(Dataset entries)
···

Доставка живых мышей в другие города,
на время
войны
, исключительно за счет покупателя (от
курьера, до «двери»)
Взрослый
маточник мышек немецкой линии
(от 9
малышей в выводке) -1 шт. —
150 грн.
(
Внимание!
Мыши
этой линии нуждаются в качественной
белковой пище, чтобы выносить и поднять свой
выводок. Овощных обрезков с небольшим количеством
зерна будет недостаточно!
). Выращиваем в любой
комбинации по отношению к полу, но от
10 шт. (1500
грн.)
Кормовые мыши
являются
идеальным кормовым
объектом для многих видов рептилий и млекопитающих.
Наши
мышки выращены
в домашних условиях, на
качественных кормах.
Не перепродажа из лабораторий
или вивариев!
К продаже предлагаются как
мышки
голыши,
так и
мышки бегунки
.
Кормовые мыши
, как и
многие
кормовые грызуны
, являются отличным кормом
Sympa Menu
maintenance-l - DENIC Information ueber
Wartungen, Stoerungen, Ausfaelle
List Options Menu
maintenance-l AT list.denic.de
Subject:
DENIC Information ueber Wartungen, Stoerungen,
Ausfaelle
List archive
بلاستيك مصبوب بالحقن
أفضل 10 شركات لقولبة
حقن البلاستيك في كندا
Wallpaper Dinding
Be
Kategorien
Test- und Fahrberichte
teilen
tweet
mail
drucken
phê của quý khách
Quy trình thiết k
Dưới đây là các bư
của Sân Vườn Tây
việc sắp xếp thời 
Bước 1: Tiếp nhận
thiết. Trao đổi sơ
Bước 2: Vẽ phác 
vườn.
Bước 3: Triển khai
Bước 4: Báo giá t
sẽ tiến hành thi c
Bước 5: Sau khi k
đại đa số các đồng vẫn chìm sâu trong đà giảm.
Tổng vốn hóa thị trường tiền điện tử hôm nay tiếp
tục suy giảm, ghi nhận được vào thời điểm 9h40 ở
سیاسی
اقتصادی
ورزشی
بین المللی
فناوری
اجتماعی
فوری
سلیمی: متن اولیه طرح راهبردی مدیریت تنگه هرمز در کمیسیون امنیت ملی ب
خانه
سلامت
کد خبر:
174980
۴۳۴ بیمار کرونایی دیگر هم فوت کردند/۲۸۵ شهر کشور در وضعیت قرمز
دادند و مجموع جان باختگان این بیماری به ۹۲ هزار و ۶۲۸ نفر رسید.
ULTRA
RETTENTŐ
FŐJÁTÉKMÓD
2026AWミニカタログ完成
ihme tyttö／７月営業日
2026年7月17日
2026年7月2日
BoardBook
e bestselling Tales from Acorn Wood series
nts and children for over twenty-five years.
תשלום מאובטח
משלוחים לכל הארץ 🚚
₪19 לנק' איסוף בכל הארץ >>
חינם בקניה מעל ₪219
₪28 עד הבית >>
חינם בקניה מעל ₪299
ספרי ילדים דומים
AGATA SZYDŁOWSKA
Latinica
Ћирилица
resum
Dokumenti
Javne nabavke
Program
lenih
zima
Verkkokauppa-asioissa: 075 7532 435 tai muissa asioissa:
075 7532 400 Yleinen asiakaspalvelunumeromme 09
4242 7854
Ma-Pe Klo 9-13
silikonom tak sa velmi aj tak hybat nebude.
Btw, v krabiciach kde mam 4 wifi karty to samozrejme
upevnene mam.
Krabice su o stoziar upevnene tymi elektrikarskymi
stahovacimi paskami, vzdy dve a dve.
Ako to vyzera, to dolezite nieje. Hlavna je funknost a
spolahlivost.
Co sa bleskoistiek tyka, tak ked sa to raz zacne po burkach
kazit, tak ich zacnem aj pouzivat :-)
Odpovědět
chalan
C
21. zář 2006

···

GOAL OF THE EXERCISE
Repeat all of the records, letter for letter.

SOLUTION
Доставка живых мышей в другие города,
на время
войны
, исключительно за счет покупателя (от
курьера, до «двери»)
Взрослый
маточник мышек немецкой линии
(от 9
малышей в выводке) -1 шт. —
150 грн.
(
Внимание!
Мыши
этой линии нуждаются в качественной
белковой пище, чтобы выносить и поднять свой
выводок. Овощных обрезков с небольшим количеством
зерна будет недостаточно!
). Выращиваем в любой
комбинации по отношению к полу, но от
10 шт. (1500
грн.)
Кормовые мыши
являются
идеальным кормовым
объектом для многих видов рептилий и млекопитающих.
Наши
мышки выращены
в домашних условиях, на
качественных кормах.
Не перепродажа из лабораторий
или вивариев!
К продаже предлагаются как
мышки
голыши,
так и
мышки бегунки
.
Кормовые мыши
, как и
многие
кормовые грызуны
, являются отличным кормом
Sympa Menu
maintenance-l - DENIC Information ueber
Wartungen, Stoerungen, Ausfaelle
List Options Menu
maintenance-l AT list.denic.de
Subject:
DENIC Information ueber Wartungen, Stoerungen,
Ausfaelle
List archive
بلاستيك مصبوب بالحقن
أفضل 10 شركات لقولبة
حقن البلاستيك في كندا
Wallpaper Dinding
Be
Kategorien
Test- und Fahrberichte
teilen
tweet
mail
drucken
phê của quý khách
Quy trình thiết k
Dưới đây là các bư
của Sân Vườn Tây
việc sắp xếp thời 
Bước 1: Tiếp nhận
thiết. Trao đổi sơ
Bước 2: Vẽ phác 
vườn.
Bước 3: Triển khai
Bước 4: Báo giá t
sẽ tiến hành thi c
Bước 5: Sau khi k
đại đa số các đồng vẫn chìm sâu trong đà giảm.
Tổng vốn hóa thị trường tiền điện tử hôm nay tiếp
tục suy giảm, ghi nhận được vào thời điểm 9h40 ở
سیاسی
اقتصادی
ورزشی
بین المللی
فناوری
اجتماعی
فوری
سلیمی: متن اولیه طرح راهبردی مدیریت تنگه هرمز در کمیسیون امنیت ملی ب
خانه
سلامت
کد خبر:
174980
۴۳۴ بیمار کرونایی دیگر هم فوت کردند/۲۸۵ شهر کشور در وضعیت قرمز
دادند و مجموع جان باختگان این بیماری به ۹۲ هزار و ۶۲۸ نفر رسید.
ULTRA
RETTENTŐ
FŐJÁTÉKMÓD
2026AWミニカタログ完成
ihme tyttö／７月営業日
2026年7月17日
2026年7月2日
BoardBook
e bestselling Tales from Acorn Wood series
nts and children for over twenty-five years.
תשלום מאובטח
משלוחים לכל הארץ 🚚
₪19 לנק' איסוף בכל הארץ >>
חינם בקניה מעל ₪219
₪28 עד הבית >>
חינם בקניה מעל ₪299
ספרי ילדים דומים
AGATA SZYDŁOWSKA
Latinica
Ћирилица
resum
Dokumenti
Javne nabavke
Program
lenih
zima
Verkkokauppa-asioissa: 075 7532 435 tai muissa asioissa:
075 7532 400 Yleinen asiakaspalvelunumeromme 09
4242 7854
Ma-Pe Klo 9-13
silikonom tak sa velmi aj tak hybat nebude.
Btw, v krabiciach kde mam 4 wifi karty to samozrejme
upevnene mam.
Krabice su o stoziar upevnene tymi elektrikarskymi
stahovacimi paskami, vzdy dve a dve.
Ako to vyzera, to dolezite nieje. Hlavna je funknost a
spolahlivost.
Co sa bleskoistiek tyka, tak ked sa to raz zacne po burkach
kazit, tak ich zacnem aj pouzivat :-)
Odpovědět
chalan
C
21. zář 2006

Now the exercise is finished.